+++ EXTRACT

# can crypts survive as houseplants?



## hubbahubbahehe (Mar 29, 2004)

can crypts survive as houseplants (with the ambient light from the house) or will they fare better if planted outside, say, in a pond? I'm located in California, it's get to the upper 90's in the summer and gets down to the 30's in the winter...


----------



## MiamiAG (Jan 13, 2004)

Yes, Cryptocoryne can be grown emersed in a room environment. However, their roots/rhizome should be kept wet and the leaves sprayed daily.


----------



## HeyPK (Jan 23, 2004)

Yes, they seem to be able to grow as house plants, but they should be on a windowsill or some place where they get the kind of light that a house plant needs. I grow mine in covered jars or soda pop bottles, and so they get high humidities. I have not had experience growing them at the low humidities seen in the house, especially in winter. 

Jan Bastmeijer has collected a number of accounts of crypts surviving in greenhouses when the heat failed and temperatures went down to freezing or slightly below. Therefore, they ought to survive in a pond in a winter where the lowest temperatures are only a few degrees below freezing. If you grow them in a pond in your backyard, make sure that they do not escape and become a new noxious weed in nearby waterways!


----------



## tanVincent (Mar 19, 2004)

I have my crypt becketii, pointeriifolia, walkeri, willisi, balansae, tokinensis, nurii, graffithi happily living in my emersed crypt garden. They are living in one of my old storage box. 

Just make sure that the substrate is damp, leaves sprayed with water at least once daily and if you are putting them in a makeshift greenhouse, spray them with water once a week.

Cheers
Vincent


----------

++++++
+++ DATA SECTION

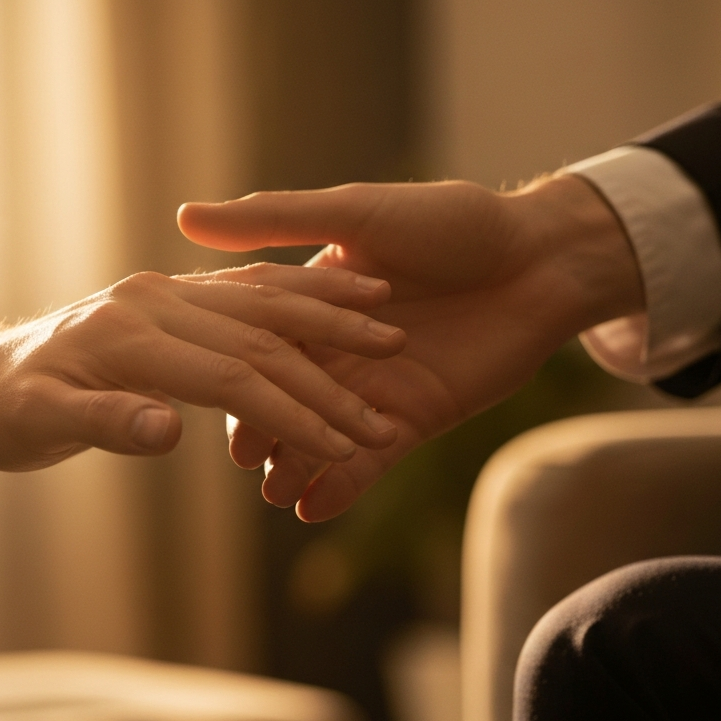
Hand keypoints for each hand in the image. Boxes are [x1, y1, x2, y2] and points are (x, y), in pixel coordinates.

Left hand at [0, 265, 405, 478]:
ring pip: (262, 297)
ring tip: (391, 335)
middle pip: (257, 337)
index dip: (290, 412)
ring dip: (330, 318)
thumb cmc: (8, 413)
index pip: (228, 374)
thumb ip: (105, 424)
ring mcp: (165, 289)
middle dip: (326, 381)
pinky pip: (248, 286)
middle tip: (382, 420)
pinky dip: (300, 292)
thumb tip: (168, 431)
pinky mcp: (174, 291)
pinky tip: (347, 295)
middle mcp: (152, 299)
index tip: (343, 447)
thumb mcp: (41, 427)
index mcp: (126, 332)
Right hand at [177, 175, 643, 520]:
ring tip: (272, 494)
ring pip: (320, 435)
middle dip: (260, 429)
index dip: (229, 367)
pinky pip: (368, 463)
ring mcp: (373, 387)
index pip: (256, 341)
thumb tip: (182, 217)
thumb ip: (272, 220)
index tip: (201, 392)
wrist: (538, 260)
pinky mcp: (412, 419)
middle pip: (282, 396)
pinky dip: (340, 487)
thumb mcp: (354, 212)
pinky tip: (311, 508)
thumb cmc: (450, 222)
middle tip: (240, 458)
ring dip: (294, 465)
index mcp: (312, 301)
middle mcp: (336, 348)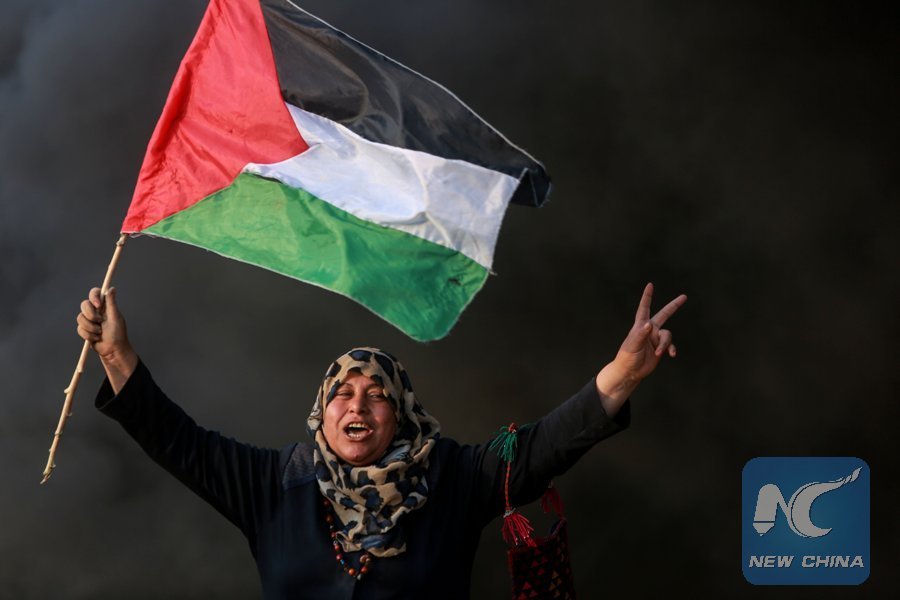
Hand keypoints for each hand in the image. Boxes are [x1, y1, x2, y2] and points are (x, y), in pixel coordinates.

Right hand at [76, 287, 136, 391]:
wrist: (112, 350)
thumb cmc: (117, 334)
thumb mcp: (115, 317)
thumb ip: (111, 303)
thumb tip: (112, 288)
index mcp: (104, 306)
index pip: (95, 293)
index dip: (93, 296)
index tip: (98, 305)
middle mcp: (96, 311)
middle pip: (84, 305)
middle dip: (91, 315)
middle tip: (100, 322)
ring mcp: (89, 320)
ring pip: (80, 318)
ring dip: (91, 327)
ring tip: (100, 332)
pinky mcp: (85, 329)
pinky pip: (79, 329)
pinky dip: (88, 335)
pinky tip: (96, 338)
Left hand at [595, 283, 686, 414]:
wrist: (630, 372)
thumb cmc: (627, 357)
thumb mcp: (633, 345)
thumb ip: (641, 334)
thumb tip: (649, 324)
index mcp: (640, 325)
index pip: (644, 308)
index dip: (647, 296)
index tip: (650, 285)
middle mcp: (649, 329)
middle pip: (664, 314)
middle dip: (674, 306)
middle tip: (684, 297)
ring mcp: (655, 338)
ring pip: (668, 335)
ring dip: (666, 344)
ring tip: (660, 352)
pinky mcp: (660, 348)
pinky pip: (670, 345)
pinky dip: (671, 349)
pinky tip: (671, 354)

++++++

> [EXERCISE SET]:
- 1) Decide whether each statement below agrees with the crypt houseplant thread above. Answer yes or no for each, and quote the deciding words from the thread.
(a) HeyPK grows crypts in covered jars or soda pop bottles.
(b) MiamiAG advises spraying the leaves once a week.
(c) tanVincent's emersed crypt garden is kept in an old storage box.
- 2) Reproduce the crypt houseplant thread word for word, taking everything from "## tanVincent (Mar" down to "once a week.".

> [SOLUTIONS TO THE EXERCISE]:
- 1)
(a) Yes: "I grow mine in covered jars or soda pop bottles"
(b) No: "the leaves sprayed daily"
(c) Yes: "They are living in one of my old storage box."

- 2)
## tanVincent (Mar 19, 2004)

I have my crypt becketii, pointeriifolia, walkeri, willisi, balansae, tokinensis, nurii, graffithi happily living in my emersed crypt garden. They are living in one of my old storage box. 

Just make sure that the substrate is damp, leaves sprayed with water at least once daily and if you are putting them in a makeshift greenhouse, spray them with water once a week.